Lozenets (Лозенец; also Lozenec, Lozenetz) is a village and seaside resort on the southern Bulgarian Black Sea Coast. It is part of Tsarevo Municipality, Burgas Province, and lies at . As of February 2011, it has a population of 560. The population estimate for 2019 is 578.

==History==
Lozenets was founded in 1924 by around 20 Bulgarian refugee families, originally from Eastern Thrace (mostly Peneka (Kömürköy) and Malak Samokov (Demirköy) who were initially put up in Poturnak (Velika), but moved to the seaside in search of better conditions. They settled in the Embelets or Ambelia area, where, according to the tradition, the old vineyards of Tsarevo (or even its oldest incarnation) used to be located.
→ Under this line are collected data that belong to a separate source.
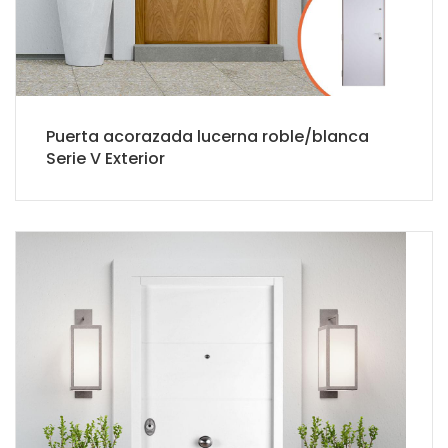
Puerta acorazada lucerna roble/blanca
Serie V Exterior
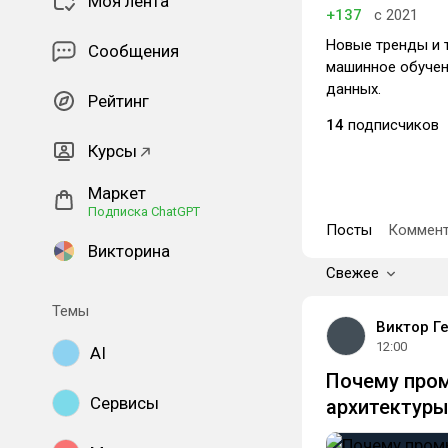
Моя лента
+137
с 2021
Новые тренды и т
Сообщения
машинное обучен
данных.
Рейтинг
14
подписчиков
Курсы
Маркет
Подписка ChatGPT
Посты
Коммент
Викторина
Свежее
Темы
Виктор Г
12:00
AI
Почему пром
Сервисы
архитектуры,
The first settlers lived by agriculture, stock breeding and woodcutting, with some later mastering sea fishing.

Beginning in the 1960s, nationwide and international sea tourism have radically changed the appearance of Lozenets and the occupation of the locals. Today, the village is a bustling tourist centre.

==Politics==
From 2011 until 2017 the mayor of Lozenets was Mrs. Maria Vasileva. Since August 2016, the acting mayor of Lozenets is Mrs. Zhenya Gandieva.

==Economy==
There is a villa zone to the south of the village. Several famous Bulgarians have built villas there. They include the actresses Anya Pencheva and Aneta Sotirova, the singer Beloslava, and members of parliament Zheni Zhivokova and Nikolay Nikolov.

Oasis beach in southern portion of Lozenets is lined with several high-end hotels and is near a villa zone.